Task data —
>>>
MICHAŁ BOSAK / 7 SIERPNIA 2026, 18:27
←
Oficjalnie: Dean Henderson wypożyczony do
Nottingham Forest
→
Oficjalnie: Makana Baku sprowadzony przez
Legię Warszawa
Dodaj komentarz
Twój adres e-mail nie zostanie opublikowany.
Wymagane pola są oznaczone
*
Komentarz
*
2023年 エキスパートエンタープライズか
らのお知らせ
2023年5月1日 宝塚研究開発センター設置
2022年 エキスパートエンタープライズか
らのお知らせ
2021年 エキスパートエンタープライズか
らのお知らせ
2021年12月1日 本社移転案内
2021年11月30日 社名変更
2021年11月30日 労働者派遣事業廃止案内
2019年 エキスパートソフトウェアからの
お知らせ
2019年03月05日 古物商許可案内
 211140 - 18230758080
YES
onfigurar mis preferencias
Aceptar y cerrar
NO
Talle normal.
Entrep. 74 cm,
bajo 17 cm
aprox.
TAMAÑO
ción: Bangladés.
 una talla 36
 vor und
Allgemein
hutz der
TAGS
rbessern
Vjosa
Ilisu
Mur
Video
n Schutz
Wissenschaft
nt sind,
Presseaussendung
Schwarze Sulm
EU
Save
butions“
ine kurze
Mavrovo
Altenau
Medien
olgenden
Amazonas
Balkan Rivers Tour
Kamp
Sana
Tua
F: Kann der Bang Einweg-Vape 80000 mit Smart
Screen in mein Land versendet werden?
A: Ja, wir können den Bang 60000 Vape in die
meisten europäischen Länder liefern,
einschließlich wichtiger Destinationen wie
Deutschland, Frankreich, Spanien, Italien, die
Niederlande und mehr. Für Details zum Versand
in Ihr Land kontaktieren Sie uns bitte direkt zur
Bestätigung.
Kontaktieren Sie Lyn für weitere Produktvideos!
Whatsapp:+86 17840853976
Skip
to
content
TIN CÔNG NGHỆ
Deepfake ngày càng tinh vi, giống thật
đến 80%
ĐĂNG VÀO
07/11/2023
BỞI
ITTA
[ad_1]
<<<
All of the data is to be written out again, word for word.

MICHAŁ BOSAK / 7 SIERPNIA 2026, 18:27
←
Oficjalnie: Dean Henderson wypożyczony do
Nottingham Forest
→
Oficjalnie: Makana Baku sprowadzony przez
Legię Warszawa
Dodaj komentarz
Twój adres e-mail nie zostanie opublikowany.
Wymagane pola są oznaczone
*
Komentarz
*
2023年 エキスパートエンタープライズか
らのお知らせ
2023年5月1日 宝塚研究開発センター設置
2022年 エキスパートエンタープライズか
らのお知らせ
2021年 エキスパートエンタープライズか
らのお知らせ
2021年12月1日 本社移転案内
2021年11月30日 社名変更
2021年11月30日 労働者派遣事業廃止案内
2019年 エキスパートソフトウェアからの
お知らせ
2019年03月05日 古物商許可案内
 211140 - 18230758080
YES
onfigurar mis preferencias
Aceptar y cerrar
NO
Talle normal.
Entrep. 74 cm,
bajo 17 cm
aprox.
TAMAÑO
ción: Bangladés.
 una talla 36
 vor und
Allgemein
hutz der
TAGS
rbessern
Vjosa
Ilisu
Mur
Video
n Schutz
Wissenschaft
nt sind,
Presseaussendung
Schwarze Sulm
EU
Save
butions“
ine kurze
Mavrovo
Altenau
Medien
olgenden
Amazonas
Balkan Rivers Tour
Kamp
Sana
Tua
F: Kann der Bang Einweg-Vape 80000 mit Smart
Screen in mein Land versendet werden?
A: Ja, wir können den Bang 60000 Vape in die
meisten europäischen Länder liefern,
einschließlich wichtiger Destinationen wie
Deutschland, Frankreich, Spanien, Italien, die
Niederlande und mehr. Für Details zum Versand
in Ihr Land kontaktieren Sie uns bitte direkt zur
Bestätigung.
Kontaktieren Sie Lyn für weitere Produktvideos!
Whatsapp:+86 17840853976
Skip
to
content
TIN CÔNG NGHỆ
Deepfake ngày càng tinh vi, giống thật
đến 80%
ĐĂNG VÀO
07/11/2023
BỞI
ITTA
[ad_1]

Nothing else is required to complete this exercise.